WHAT YOU HAVE TO DO. An exact transcription of all the data is the expected reply.

+++

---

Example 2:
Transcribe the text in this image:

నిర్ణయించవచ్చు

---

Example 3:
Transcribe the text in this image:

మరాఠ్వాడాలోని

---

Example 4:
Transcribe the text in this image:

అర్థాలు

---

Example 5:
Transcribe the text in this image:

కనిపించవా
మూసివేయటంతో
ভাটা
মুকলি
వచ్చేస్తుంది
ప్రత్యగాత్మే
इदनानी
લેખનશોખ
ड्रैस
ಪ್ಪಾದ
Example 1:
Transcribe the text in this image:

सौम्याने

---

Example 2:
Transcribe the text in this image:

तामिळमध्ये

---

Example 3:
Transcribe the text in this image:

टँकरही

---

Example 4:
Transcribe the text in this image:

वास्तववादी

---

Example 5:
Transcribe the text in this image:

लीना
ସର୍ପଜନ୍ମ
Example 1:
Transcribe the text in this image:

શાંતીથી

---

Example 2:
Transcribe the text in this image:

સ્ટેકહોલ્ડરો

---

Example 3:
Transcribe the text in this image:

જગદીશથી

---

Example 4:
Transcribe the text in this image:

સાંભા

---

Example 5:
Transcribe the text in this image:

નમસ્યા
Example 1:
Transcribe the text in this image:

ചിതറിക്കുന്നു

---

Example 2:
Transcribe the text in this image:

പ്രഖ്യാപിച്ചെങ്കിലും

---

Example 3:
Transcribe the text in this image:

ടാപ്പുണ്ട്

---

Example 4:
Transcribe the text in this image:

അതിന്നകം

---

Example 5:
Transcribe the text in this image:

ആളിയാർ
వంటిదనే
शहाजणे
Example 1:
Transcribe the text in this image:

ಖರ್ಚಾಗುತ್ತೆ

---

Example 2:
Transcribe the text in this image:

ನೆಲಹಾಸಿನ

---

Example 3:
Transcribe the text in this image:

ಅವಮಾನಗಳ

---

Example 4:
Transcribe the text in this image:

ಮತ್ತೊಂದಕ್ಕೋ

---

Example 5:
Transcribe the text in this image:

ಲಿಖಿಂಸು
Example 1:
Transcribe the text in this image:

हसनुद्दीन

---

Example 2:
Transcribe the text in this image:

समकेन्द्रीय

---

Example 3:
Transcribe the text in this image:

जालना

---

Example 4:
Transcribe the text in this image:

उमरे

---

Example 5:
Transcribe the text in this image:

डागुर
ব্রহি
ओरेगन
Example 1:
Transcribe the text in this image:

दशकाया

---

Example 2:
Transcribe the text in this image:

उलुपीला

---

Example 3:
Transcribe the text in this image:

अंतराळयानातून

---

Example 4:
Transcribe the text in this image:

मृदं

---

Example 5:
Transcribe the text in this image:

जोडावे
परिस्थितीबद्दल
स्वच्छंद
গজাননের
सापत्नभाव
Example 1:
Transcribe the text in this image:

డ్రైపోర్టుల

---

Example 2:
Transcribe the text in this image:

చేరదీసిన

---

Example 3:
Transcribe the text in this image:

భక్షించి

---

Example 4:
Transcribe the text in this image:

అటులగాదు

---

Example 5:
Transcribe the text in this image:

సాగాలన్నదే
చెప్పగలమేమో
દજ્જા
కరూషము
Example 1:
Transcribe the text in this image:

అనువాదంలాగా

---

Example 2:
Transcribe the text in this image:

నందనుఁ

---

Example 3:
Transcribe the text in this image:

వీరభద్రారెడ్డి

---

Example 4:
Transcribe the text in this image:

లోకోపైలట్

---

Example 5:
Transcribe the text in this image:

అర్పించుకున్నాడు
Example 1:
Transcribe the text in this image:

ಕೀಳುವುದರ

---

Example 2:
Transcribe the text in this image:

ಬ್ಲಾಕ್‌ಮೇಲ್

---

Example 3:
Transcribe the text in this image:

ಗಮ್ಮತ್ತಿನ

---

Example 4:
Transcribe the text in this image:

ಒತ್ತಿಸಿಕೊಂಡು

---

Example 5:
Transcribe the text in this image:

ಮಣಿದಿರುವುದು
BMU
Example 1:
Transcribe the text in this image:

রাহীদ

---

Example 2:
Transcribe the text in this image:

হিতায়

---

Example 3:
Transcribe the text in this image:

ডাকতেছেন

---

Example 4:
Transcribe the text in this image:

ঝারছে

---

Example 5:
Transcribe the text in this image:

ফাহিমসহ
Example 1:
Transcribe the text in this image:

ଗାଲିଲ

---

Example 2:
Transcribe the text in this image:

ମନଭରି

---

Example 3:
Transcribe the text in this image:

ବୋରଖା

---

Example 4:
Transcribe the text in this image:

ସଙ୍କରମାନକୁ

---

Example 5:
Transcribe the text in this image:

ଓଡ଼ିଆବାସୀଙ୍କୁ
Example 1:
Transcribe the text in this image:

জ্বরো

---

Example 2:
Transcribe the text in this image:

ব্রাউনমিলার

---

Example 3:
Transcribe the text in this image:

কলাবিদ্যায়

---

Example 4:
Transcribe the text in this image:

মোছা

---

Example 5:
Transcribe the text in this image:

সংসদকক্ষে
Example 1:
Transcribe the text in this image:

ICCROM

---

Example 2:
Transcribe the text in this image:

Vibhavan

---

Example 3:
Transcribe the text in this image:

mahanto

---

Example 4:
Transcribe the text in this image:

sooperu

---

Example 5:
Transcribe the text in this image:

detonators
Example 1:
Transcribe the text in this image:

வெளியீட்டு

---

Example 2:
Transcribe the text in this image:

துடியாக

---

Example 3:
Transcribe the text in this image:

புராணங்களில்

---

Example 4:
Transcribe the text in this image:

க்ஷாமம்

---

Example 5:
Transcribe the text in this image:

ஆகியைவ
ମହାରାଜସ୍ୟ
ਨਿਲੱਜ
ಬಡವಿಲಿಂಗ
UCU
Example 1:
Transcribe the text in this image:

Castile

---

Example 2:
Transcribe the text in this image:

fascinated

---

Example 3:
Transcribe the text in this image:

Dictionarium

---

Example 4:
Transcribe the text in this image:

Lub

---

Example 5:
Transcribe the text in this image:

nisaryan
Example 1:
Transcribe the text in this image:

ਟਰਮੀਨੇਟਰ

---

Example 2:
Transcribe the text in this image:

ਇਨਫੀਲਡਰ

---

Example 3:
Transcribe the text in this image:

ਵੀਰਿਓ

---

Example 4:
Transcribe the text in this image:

+++

YOUR RESPONSE.
---

Example 2:
Transcribe the text in this image:

నిర్ణయించవచ్చు

---

Example 3:
Transcribe the text in this image:

మరాఠ్వాడాలోని

---

Example 4:
Transcribe the text in this image:

అర్థాలు

---

Example 5:
Transcribe the text in this image:

కనిపించవా
మూసివేయటంతో
ভাটা
মুকলি
వచ్చేస్తుంది
ప్రత్యగాత్మే
इदनानी
લેખનશોખ
ड्रैस
ಪ್ಪಾದ
Example 1:
Transcribe the text in this image:

सौम्याने

---

Example 2:
Transcribe the text in this image:

तामिळमध्ये

---

Example 3:
Transcribe the text in this image:

टँकरही

---

Example 4:
Transcribe the text in this image:

वास्तववादी

---

Example 5:
Transcribe the text in this image:

लीना
ସର୍ପଜନ୍ମ
Example 1:
Transcribe the text in this image:

શાંતીથી

---

Example 2:
Transcribe the text in this image:

સ્ટેકહોલ્ડરો

---

Example 3:
Transcribe the text in this image:

જગદીશથી

---

Example 4:
Transcribe the text in this image:

સાંભા

---

Example 5:
Transcribe the text in this image:

નમસ્યા
Example 1:
Transcribe the text in this image:

ചിതറിക്കുന്നു

---

Example 2:
Transcribe the text in this image:

പ്രഖ്യാപിച്ചെങ്കിലും

---

Example 3:
Transcribe the text in this image:

ടാപ്പുണ്ട്

---

Example 4:
Transcribe the text in this image:

അതിന്നകം

---

Example 5:
Transcribe the text in this image:

ആളിയാർ
వంటిదనే
शहाजणे
Example 1:
Transcribe the text in this image:

ಖರ್ಚಾಗುತ್ತೆ

---

Example 2:
Transcribe the text in this image:

ನೆಲಹಾಸಿನ

---

Example 3:
Transcribe the text in this image:

ಅವಮಾನಗಳ

---

Example 4:
Transcribe the text in this image:

ಮತ್ತೊಂದಕ್ಕೋ

---

Example 5:
Transcribe the text in this image:

ಲಿಖಿಂಸು
Example 1:
Transcribe the text in this image:

हसनुद्दीन

---

Example 2:
Transcribe the text in this image:

समकेन्द्रीय

---

Example 3:
Transcribe the text in this image:

जालना

---

Example 4:
Transcribe the text in this image:

उमरे

---

Example 5:
Transcribe the text in this image:

डागुर
ব্রহি
ओरेगन
Example 1:
Transcribe the text in this image:

दशकाया

---

Example 2:
Transcribe the text in this image:

उलुपीला

---

Example 3:
Transcribe the text in this image:

अंतराळयानातून

---

Example 4:
Transcribe the text in this image:

मृदं

---

Example 5:
Transcribe the text in this image:

जोडावे
परिस्थितीबद्दल
स्वच्छंद
গজাননের
सापत्नभाव
Example 1:
Transcribe the text in this image:

డ్రైపోర్టుల

---

Example 2:
Transcribe the text in this image:

చేరదీసిన

---

Example 3:
Transcribe the text in this image:

భక్షించి

---

Example 4:
Transcribe the text in this image:

అటులగాదు

---

Example 5:
Transcribe the text in this image:

సాగాలన్నదే
చెప్పగలమేమో
દજ્જા
కరూషము
Example 1:
Transcribe the text in this image:

అనువాదంలాగా

---

Example 2:
Transcribe the text in this image:

నందనుఁ

---

Example 3:
Transcribe the text in this image:

వీరభద్రారెడ్డి

---

Example 4:
Transcribe the text in this image:

లోకోపైలట్

---

Example 5:
Transcribe the text in this image:

అర్పించుకున్నాడు
Example 1:
Transcribe the text in this image:

ಕೀಳುವುದರ

---

Example 2:
Transcribe the text in this image:

ಬ್ಲಾಕ್‌ಮೇಲ್

---

Example 3:
Transcribe the text in this image:

ಗಮ್ಮತ್ತಿನ

---

Example 4:
Transcribe the text in this image:

ಒತ್ತಿಸಿಕೊಂಡು

---

Example 5:
Transcribe the text in this image:

ಮಣಿದಿರುವುದು
BMU
Example 1:
Transcribe the text in this image:

রাহীদ

---

Example 2:
Transcribe the text in this image:

হিতায়

---

Example 3:
Transcribe the text in this image:

ডাকতেছেন

---

Example 4:
Transcribe the text in this image:

ঝারছে

---

Example 5:
Transcribe the text in this image:

ফাহিমসহ
Example 1:
Transcribe the text in this image:

ଗାଲିଲ

---

Example 2:
Transcribe the text in this image:

ମନଭରି

---

Example 3:
Transcribe the text in this image:

ବୋରଖା

---

Example 4:
Transcribe the text in this image:

ସଙ୍କରମାନକୁ

---

Example 5:
Transcribe the text in this image:

ଓଡ଼ିଆବାସୀଙ୍କୁ
Example 1:
Transcribe the text in this image:

জ্বরো

---

Example 2:
Transcribe the text in this image:

ব্রাউনমিলার

---

Example 3:
Transcribe the text in this image:

কলাবিদ্যায়

---

Example 4:
Transcribe the text in this image:

মোছা

---

Example 5:
Transcribe the text in this image:

সংসদকক্ষে
Example 1:
Transcribe the text in this image:

ICCROM

---

Example 2:
Transcribe the text in this image:

Vibhavan

---

Example 3:
Transcribe the text in this image:

mahanto

---

Example 4:
Transcribe the text in this image:

sooperu

---

Example 5:
Transcribe the text in this image:

detonators
Example 1:
Transcribe the text in this image:

வெளியீட்டு

---

Example 2:
Transcribe the text in this image:

துடியாக

---

Example 3:
Transcribe the text in this image:

புராணங்களில்

---

Example 4:
Transcribe the text in this image:

க்ஷாமம்

---

Example 5:
Transcribe the text in this image:

ஆகியைவ
ମହାରାଜସ୍ୟ
ਨਿਲੱਜ
ಬಡವಿಲಿಂಗ
UCU
Example 1:
Transcribe the text in this image:

Castile

---

Example 2:
Transcribe the text in this image:

fascinated

---

Example 3:
Transcribe the text in this image:

Dictionarium

---

Example 4:
Transcribe the text in this image:

Lub

---

Example 5:
Transcribe the text in this image:

nisaryan
Example 1:
Transcribe the text in this image:

ਟਰਮੀਨੇਟਰ

---

Example 2:
Transcribe the text in this image:

ਇਨਫੀਲਡਰ

---

Example 3:
Transcribe the text in this image:

ਵੀਰਿਓ

---

Example 4:
Transcribe the text in this image:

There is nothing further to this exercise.